02280: Blogging Through the Clone Saga: What Came Before

I grew up as a big Spider-Man fan and I was loyal to the franchise and its may comic book titles up until the infamous Clone Saga that broke me. I abandoned the title for many years and looked on with disappointment as more and more it was clear they didn't know what to do with the character given their goals to simplify his life given years of adventures and other bits of history in order to make the character more accessible to newer readers. They had him reveal his identity to the world and later give up his marriage to Mary Jane Watson in order to make it secret again. Terrible, terrible stories.

Recently the entire Clone Saga went up on sale on comiXology and I bought all give volumes that covered the more than two years of story that led up to the terrible end of this story arc. Sure, it was a story that bloated and became ridiculously unwieldy due to so many business factors outside the editorial team's control, thus driving the story into weird directions. But it's also a part of my youth that I wanted to face more directly - it's a story that I wanted to read in its entirety given my own collection was never quite complete as individual issues escaped my grasped and how I lacked the motivation to follow-up and find the missing issues.

I'm well into the fourth volume of the collection with just one more to go and I figured that I wanted to write about my feelings. I could have posted this over on the Geeky Guide, but for some reason this felt like something that was more personal, and thus more appropriate for this blog instead. Let's see how this goes.

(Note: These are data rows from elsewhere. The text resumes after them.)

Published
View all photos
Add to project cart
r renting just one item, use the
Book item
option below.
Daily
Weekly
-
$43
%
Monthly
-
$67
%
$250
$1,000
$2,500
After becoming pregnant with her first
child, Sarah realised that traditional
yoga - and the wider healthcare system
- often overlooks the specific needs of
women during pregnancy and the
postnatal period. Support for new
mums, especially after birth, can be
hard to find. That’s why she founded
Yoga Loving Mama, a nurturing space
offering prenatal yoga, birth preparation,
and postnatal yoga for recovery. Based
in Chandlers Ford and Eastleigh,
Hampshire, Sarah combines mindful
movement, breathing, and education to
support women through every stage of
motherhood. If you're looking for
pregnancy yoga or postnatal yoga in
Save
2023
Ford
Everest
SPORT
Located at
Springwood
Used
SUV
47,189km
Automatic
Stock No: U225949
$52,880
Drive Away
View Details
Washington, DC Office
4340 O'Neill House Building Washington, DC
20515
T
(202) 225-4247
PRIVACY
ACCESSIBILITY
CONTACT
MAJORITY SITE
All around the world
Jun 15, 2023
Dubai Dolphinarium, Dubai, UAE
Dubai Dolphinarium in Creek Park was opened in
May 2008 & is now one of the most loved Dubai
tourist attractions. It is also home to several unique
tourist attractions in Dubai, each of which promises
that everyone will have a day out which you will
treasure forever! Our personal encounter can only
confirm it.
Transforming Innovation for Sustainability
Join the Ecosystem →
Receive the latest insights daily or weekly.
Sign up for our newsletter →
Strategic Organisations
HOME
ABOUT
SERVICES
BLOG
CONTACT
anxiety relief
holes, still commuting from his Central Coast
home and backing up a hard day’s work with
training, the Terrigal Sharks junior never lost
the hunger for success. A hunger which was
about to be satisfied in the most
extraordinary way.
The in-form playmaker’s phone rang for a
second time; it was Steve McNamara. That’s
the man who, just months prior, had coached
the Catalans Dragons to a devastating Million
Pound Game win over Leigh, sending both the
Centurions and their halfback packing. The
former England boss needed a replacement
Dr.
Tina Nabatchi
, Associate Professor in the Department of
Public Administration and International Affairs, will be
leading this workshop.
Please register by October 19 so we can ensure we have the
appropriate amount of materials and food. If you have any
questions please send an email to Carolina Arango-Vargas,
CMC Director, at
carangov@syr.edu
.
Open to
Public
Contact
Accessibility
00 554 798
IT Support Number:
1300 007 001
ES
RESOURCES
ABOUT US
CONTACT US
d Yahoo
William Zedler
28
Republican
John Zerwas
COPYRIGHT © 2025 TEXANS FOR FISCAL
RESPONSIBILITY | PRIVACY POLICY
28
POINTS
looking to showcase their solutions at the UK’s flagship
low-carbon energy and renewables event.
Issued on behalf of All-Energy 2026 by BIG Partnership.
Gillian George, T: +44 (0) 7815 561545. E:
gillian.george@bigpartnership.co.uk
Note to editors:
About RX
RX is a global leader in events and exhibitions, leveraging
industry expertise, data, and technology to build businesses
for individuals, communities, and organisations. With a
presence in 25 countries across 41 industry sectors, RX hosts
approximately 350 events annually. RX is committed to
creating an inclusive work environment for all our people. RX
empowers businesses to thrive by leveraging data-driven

The Clone Saga formally begins with Aunt May taking ill and slipping into a coma, thus prompting Peter Parker's clone, who calls himself Ben Reilly, decides to come home to New York to see him. But this was yet another trauma heaped onto Spider-Man's shoulders given the story arc right before this one that involved imposters managing to convince Peter that they're his parents to the point that he eventually revealed his identity to them. It all turned out to be some master plot by the Chameleon, who had been working together with a still-alive Harry Osborn in his Green Goblin persona.

It was actually an interesting direction to take for the comic - a series of events designed to push Peter Parker to his emotional breaking point and then subject him to even more stress. By the start of the Clone Saga itself, he had retreated into being Spider-Man instead of facing his responsibilities as Peter Parker. In his mind he had become The Spider and he was determined to lose himself in fighting crime since it was a world  where he had more control over things. He wasn't quite prepared to face his feelings over what had happened with his parents but at least he could deal with common criminals with a few punches and some webbing.

But the Clone Saga itself would be an entirely different mess of trouble beyond belief.